I'll say this again, I do not have a problem with asking permission to hunt. The problem is finding the right landowner and then actually getting ahold of him. Plat books aren't accurate, land changes hands. Also, more often than not now days people are dumping their land lines and just using a cell phone, there is no directory that lists cell phones, how does one find a phone number for a person who only has a cell phone. Adding to that issue is the fact that the owner may live in the area, or he may live a hundred miles away. I don't know how many times I've stopped at the nearest farm to ask permission only to be told that, "that's not mine, so and so owns that." followed by he lives in Fargo, Bismarck, or worse some other state.

If the state would publish a map listing ownerships and phone numbers, including cell numbers, and keep it current, fine, but that's not going to happen.


----------



## Plainsman

Hunt1 something that bothers me is the number of non residents supporting this bill. Is it some advantage to them. It seriously damages the resident hunter, yet non residents tell us it will not. You and I both know for certain that it will. I see the same thing on other sites where non residents are trying to tell us how it will affect us. Their states are different, and even if they spend a month a year here for ten years they don't understand 365 days a year as a resident. It's just another nail in freedoms coffin.

Data to use —
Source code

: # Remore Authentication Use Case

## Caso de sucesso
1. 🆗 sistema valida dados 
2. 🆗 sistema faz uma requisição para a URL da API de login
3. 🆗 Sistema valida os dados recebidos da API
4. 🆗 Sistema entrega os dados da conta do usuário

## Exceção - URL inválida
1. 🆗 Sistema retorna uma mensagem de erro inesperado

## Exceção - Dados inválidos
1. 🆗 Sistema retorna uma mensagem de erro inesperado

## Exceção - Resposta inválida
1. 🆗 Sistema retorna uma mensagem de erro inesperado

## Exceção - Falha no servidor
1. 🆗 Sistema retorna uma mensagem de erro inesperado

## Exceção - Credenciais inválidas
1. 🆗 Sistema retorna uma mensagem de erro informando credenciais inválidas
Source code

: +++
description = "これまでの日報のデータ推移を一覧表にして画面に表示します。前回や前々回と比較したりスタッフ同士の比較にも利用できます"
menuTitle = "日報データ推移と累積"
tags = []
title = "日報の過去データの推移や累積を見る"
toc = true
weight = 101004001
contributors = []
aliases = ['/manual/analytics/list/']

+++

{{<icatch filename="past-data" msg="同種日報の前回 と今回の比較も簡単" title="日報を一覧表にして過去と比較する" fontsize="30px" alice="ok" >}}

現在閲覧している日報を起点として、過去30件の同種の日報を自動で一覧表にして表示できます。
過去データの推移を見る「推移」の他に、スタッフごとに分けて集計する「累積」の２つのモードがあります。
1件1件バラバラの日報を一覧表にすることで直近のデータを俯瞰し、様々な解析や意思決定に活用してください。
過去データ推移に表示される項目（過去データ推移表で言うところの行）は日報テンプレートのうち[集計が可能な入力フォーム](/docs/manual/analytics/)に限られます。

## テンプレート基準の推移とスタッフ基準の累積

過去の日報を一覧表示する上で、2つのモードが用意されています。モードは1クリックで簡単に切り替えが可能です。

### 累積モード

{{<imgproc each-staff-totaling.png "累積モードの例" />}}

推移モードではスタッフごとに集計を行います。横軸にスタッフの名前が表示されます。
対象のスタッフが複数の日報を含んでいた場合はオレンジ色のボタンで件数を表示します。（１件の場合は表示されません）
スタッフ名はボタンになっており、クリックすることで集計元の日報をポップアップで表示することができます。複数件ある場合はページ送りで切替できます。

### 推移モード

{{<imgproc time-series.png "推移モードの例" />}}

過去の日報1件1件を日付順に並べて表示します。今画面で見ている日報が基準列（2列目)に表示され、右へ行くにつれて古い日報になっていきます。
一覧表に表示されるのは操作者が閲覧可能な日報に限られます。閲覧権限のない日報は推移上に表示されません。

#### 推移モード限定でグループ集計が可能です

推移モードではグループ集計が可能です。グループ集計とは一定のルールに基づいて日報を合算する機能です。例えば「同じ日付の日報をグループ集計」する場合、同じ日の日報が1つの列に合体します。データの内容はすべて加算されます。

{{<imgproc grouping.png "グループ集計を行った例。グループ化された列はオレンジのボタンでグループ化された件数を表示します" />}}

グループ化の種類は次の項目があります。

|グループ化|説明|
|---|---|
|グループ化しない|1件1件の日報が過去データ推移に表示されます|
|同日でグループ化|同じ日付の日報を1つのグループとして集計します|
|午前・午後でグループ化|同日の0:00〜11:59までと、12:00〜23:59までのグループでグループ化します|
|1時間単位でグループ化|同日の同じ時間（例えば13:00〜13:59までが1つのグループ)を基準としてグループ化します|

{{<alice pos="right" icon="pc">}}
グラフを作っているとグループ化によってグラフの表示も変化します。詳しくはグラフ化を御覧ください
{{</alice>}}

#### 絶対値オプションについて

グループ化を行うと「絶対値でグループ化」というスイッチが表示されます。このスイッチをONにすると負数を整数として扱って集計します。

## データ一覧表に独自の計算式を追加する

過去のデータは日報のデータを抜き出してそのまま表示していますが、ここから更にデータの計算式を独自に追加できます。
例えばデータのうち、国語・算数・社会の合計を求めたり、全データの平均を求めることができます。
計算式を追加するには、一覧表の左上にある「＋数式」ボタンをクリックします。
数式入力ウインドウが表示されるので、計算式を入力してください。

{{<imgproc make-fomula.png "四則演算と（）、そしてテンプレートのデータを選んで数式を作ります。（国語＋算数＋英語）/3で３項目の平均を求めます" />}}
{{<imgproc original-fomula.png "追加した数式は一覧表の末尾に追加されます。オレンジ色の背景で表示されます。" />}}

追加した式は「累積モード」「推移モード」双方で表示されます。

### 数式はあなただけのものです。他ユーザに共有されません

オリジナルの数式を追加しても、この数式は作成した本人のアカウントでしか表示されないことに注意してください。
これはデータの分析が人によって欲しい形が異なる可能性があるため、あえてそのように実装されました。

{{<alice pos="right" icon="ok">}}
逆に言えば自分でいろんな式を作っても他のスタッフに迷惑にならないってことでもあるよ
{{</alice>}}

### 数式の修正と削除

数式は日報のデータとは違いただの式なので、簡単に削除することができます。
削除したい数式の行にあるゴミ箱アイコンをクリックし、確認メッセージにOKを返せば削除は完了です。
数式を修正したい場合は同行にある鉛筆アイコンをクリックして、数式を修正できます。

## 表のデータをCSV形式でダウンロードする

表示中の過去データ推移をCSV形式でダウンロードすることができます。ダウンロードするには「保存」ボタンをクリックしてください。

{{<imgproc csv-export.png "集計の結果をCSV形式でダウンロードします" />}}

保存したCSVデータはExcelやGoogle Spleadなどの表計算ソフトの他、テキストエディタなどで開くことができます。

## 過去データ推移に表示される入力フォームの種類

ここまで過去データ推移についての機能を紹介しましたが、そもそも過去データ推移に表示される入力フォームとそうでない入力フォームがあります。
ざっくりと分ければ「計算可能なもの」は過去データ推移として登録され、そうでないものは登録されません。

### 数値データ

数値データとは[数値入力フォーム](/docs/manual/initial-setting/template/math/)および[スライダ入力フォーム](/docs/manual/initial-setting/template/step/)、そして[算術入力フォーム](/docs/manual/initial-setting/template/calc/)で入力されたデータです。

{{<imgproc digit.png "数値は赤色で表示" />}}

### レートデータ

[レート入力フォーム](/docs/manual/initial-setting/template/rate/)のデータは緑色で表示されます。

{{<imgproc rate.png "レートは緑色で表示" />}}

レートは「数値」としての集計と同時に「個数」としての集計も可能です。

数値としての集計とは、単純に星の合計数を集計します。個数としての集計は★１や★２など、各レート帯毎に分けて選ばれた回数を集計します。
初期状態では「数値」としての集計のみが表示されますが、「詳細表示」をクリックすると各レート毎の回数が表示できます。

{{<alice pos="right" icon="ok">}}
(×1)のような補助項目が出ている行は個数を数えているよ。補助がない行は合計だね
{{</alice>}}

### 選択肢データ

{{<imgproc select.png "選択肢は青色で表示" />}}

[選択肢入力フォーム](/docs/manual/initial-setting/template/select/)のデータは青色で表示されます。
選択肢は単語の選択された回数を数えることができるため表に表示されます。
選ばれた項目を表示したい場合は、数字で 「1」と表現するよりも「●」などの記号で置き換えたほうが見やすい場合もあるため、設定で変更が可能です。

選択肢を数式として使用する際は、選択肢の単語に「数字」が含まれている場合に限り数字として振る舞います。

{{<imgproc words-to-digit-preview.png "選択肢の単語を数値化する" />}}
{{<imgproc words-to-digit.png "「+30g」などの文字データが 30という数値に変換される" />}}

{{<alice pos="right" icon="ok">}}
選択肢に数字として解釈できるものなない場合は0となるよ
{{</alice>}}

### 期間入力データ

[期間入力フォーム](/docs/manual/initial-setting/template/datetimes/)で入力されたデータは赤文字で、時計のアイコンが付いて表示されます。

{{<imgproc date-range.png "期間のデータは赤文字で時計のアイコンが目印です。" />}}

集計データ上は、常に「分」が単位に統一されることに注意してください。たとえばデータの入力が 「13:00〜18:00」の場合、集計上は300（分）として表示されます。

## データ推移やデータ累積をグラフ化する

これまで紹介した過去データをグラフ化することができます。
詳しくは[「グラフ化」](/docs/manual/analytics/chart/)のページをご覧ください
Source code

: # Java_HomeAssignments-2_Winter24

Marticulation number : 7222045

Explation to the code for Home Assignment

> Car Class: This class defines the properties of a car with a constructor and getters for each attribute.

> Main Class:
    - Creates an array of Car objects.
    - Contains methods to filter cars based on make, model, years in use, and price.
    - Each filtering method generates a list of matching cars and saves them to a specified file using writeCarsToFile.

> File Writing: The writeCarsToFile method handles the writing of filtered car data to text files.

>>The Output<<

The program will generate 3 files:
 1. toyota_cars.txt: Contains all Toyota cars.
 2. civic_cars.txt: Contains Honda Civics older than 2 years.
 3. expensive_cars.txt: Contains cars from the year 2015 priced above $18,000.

Directions —
1. Filter the rows, copying out every line that contains the string "list". Matching is case-sensitive.
2. Continue the forum thread on asking landowners for hunting permission from its final post onward.
The forum thread and the rows were drawn from unrelated sources.

Responses for each task —
1.
aliases = ['/manual/analytics/list/']
    - Each filtering method generates a list of matching cars and saves them to a specified file using writeCarsToFile.

2.
Some non residents describe how they hunt back home, and I seriously thank God I don't live in those states. I would bet that our posting laws is the reason many non residents come here for do it yourself hunts.


----------



## Chuck Smith

> Some non residents describe how they hunt back home, and I seriously thank God I don't live in those states. I would bet that our posting laws is the reason many non residents come here for do it yourself hunts.


BINGO!!!

You just wait and see if this laws passes after the first 2 years and many people getting tickets you will see NR numbers drop. Because the average joe on a budget and wants to take the kids hunting will not have the time and energy to invest in running around knocking on doors or scouting to have the 5 day good trips they are having now. I mean look at it this way.... now if you find a field full of birds or good pheasant cover..... you drive around the section to make sure no posted signs.... then u hunt (or hunt the next day). With the law change you could spend the day tracking down the land owner.

I am a NR and I hope this law doesn't pass. I also knock on doors just because I also like to talk with people. That is part of the experience if you ask me. But you can also find other places or better places to hunt by knocking on the door. But again this law will change the landscape of hunting for everyone and make it more difficult.

Think about kids. Lots of kids are hunting in ND. You think kids will go knock on doors to ask.... about 10% will. Then rest wont. So then we will lose more hunters coming up in the ranks. The hunting heritage will keep dying. :bop:


----------



## Plainsman

> I also knock on doors just because I also like to talk with people.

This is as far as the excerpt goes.